** start of EXTRACTED RECORDS **
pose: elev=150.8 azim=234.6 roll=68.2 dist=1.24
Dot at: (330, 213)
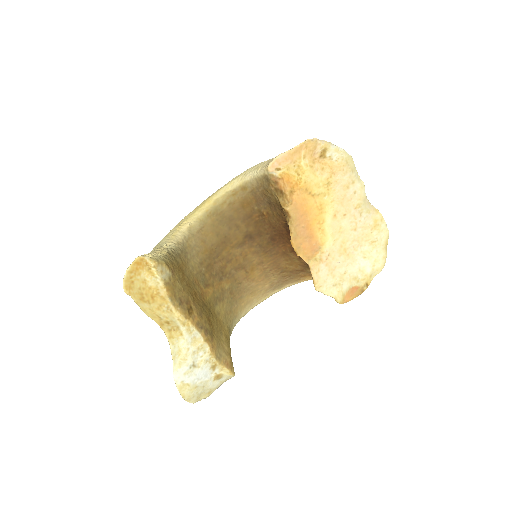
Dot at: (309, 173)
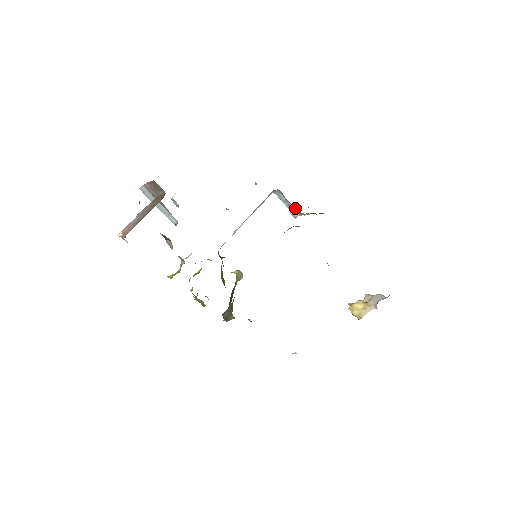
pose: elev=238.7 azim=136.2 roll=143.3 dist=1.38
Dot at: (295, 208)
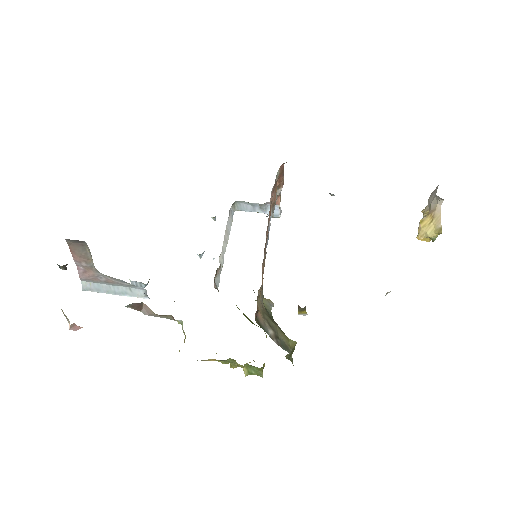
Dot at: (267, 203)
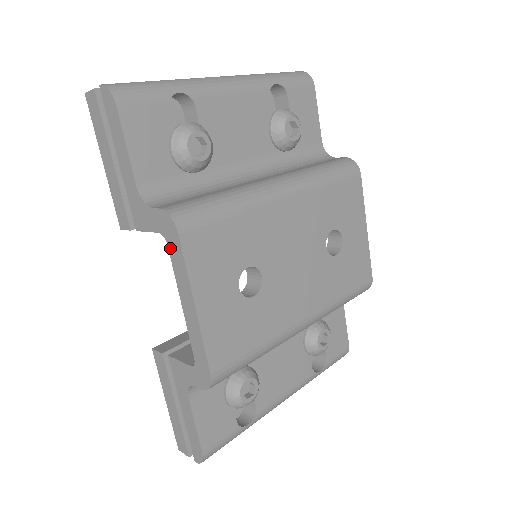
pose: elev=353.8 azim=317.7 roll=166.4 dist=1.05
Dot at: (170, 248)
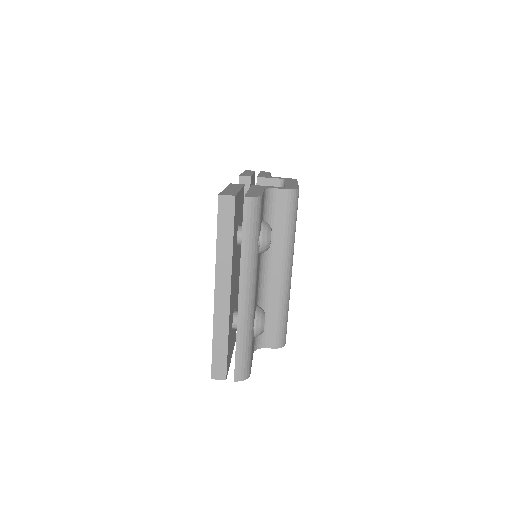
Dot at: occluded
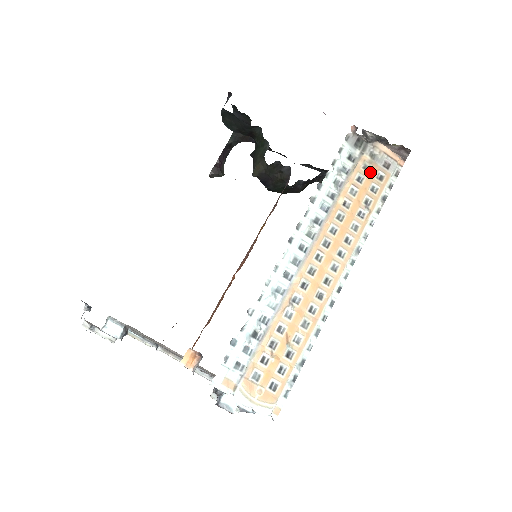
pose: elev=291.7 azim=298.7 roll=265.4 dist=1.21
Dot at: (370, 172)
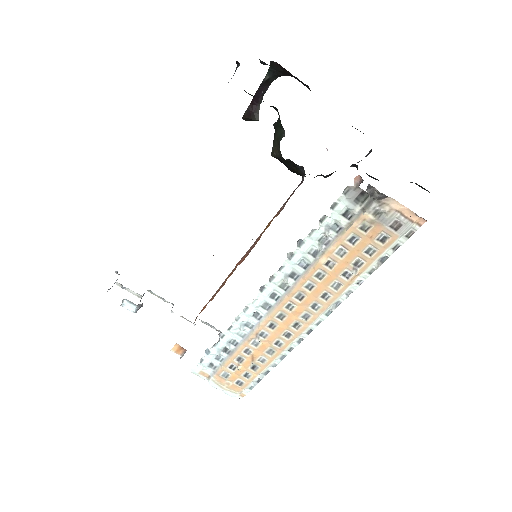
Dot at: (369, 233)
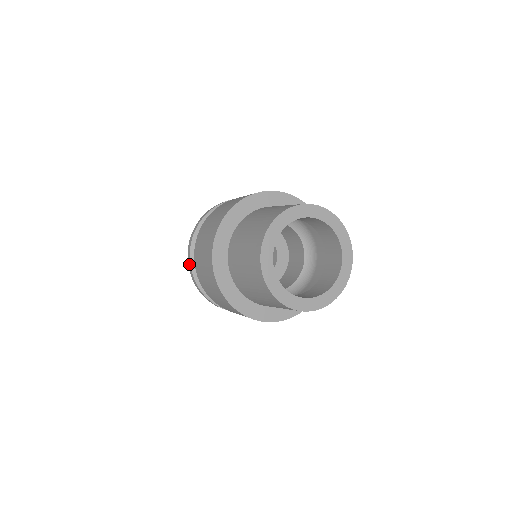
** end of EXTRACTED RECORDS **
** REQUIREMENTS **
Copy every line of the listing above word for word, omitting the pictures.

** OUTPUT OF THE EXERCISE **
pose: elev=150.8 azim=234.6 roll=68.2 dist=1.24
Dot at: (330, 213)
Dot at: (309, 173)
pose: elev=238.7 azim=136.2 roll=143.3 dist=1.38
Dot at: (295, 208)
Dot at: (267, 203)
pose: elev=353.8 azim=317.7 roll=166.4 dist=1.05
Dot at: (170, 248)
Dot at: occluded
pose: elev=291.7 azim=298.7 roll=265.4 dist=1.21
Dot at: (370, 172)
Dot at: (369, 233)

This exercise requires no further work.